Re: Suzanne Rivoire and JouleSort reference

Suzanne,

Thanks for the reference. I'm reading it now.

(By the way, reading technical literature can be painful for me. I'm one of those who have to read something several times to grock it.)

--
Taylor

Taylor,
Yes, my point is related to the desktop. I agree that with the advent of the netbook tier of mobile computers minimizing what is in it is a priority. This is obvious with your release of the Atom Processor. I do not see this eliminating full fledge laptops for those that need the power of a moderate desktop on the go. Your point of making sure this dose not only apply to the desktop is not lost on me. I program heavily for the PC, but also for a portable CE scanner device at work.
Now I do not know if you are just concerned with the mobile computers or not. I think that even the desktop computers need to look at the power usage. As we add more cores into the processors the heat will increase if the power per core remains the same (you made reference to this in the final paragraph of your reply). I assumed that you guys were looking for a way for programmers to minimize power usage in their applications like they would memory. Also that you guys wanted some method to benchmark your R&D for improved performance with reduced power.
I believe one of the biggest issues we face with computers now is heat. I have not used netbooks so do not have any experience with them. I did have a Samsung Ultra Mobile PC that would get very hot on one side. Computers are being stacked up with fans in order to keep them running. Granted the CPU is but one component (unless of course there are multiple CPUs) in the computer. Both my CPU and GPU have fans on them. The fan on my CPU is much bigger than the fan on my GPU (I do not know how the fans relate with power consumption). This actually brings up another question on power usage.
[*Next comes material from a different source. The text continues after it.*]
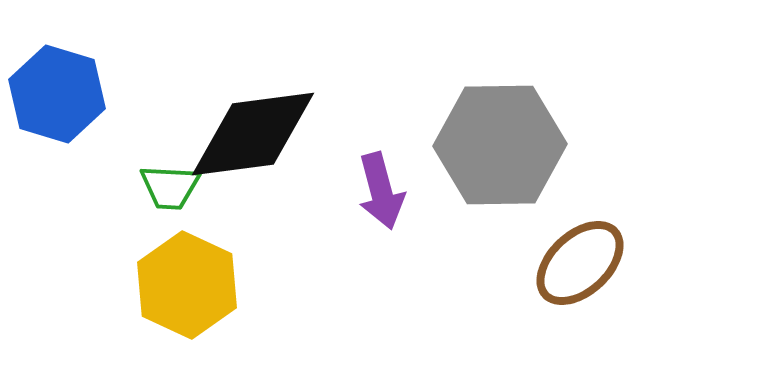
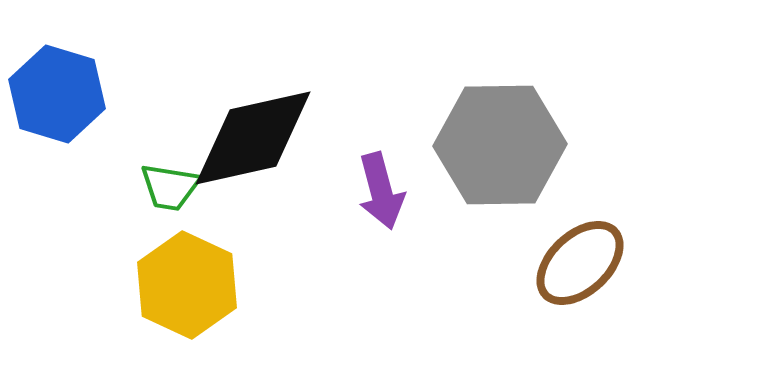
black diamond: moved 4 px down; rotated 5 degrees counterclockwise
green trapezoid: rotated 6 degrees clockwise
The fan is on the CPU to pull heat away from it. Now I can see the fan being outside of the scope of this.

If you guys want to limit this to mobiles, I can understand. I just think that desktops could benefit from this as well.

Re: Mike K and focus on Desktop

I agree that desktops are important, perhaps the most important from the standpoint of their global impact on the environment and their global financial impact. (I’ve seen the stats before but can’t find them. The data is there, it’s just a matter of wading through all the advertisements and other non-relevant data in Google and Bing.)
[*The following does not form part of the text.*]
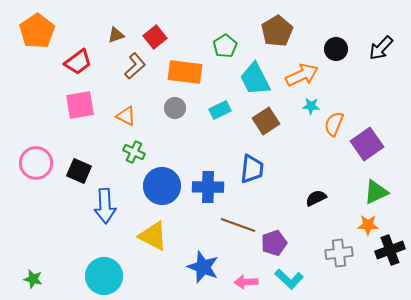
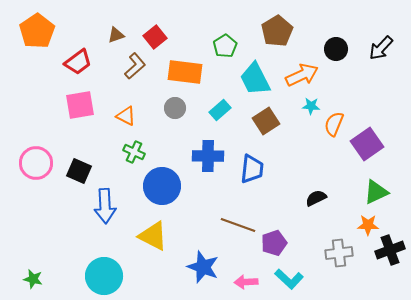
cyan rectangle: rotated 15 degrees counterclockwise
blue cross: moved 31 px up
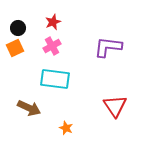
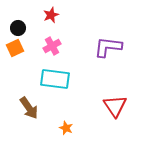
red star: moved 2 px left, 7 px up
brown arrow: rotated 30 degrees clockwise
In my opinion, it all has to do with the bottom line. Server power efficiency directly impacts the bottom line of the operators (e.g. cooling and electrical infrastructure). Mobile power efficiency directly impacts the bottom line of the OEM (e.g. weight and consumer acceptable battery life). For home users, they generally don’t keep track of the electrical costs, let alone power’s distant affect on the price of their computers and the impact on the environment. This is true for notebooks and desktops alike. IT departments and the desktops they service have a more direct effect on the bottom line of the companies they are part of. But I wonder if this impact isn’t also hidden by the fact that cooling and power distribution are shared between both that supporting their employees and that supporting the computers they us.

There are some efforts to address this problem with desktop systems. Some examples are Energy Star and the CSCI (Climate Savers Computing Initiative).
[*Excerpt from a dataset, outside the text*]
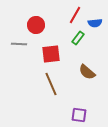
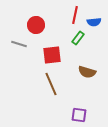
red line: rotated 18 degrees counterclockwise
blue semicircle: moved 1 px left, 1 px up
gray line: rotated 14 degrees clockwise
red square: moved 1 px right, 1 px down
brown semicircle: rotated 24 degrees counterclockwise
Re: Mike K and limiting discussion to mobiles

Thanks for mention that I was focusing a lot on mobile. I don’t mean to. It’s because the mobile environment has a more direct cause and effect relationship than desktop. My interest covers both.

Susanna Rivoire’s paper reference above tries to address the broad spectrum of application environments from HPC/Data house to embedded mobiles. (Susanna, please correct me if I’m wrong.) I like that she’s attempting to look at power and performance in a “fair” way across different classes of platforms.

(By the way, I haven't read Susanna's paper in the detail it deserves. I'm starting pass two. I'm a multi-pass reader.)

Taylor,

I think we are on the same page. Sorry about the large solid block of text in my last post.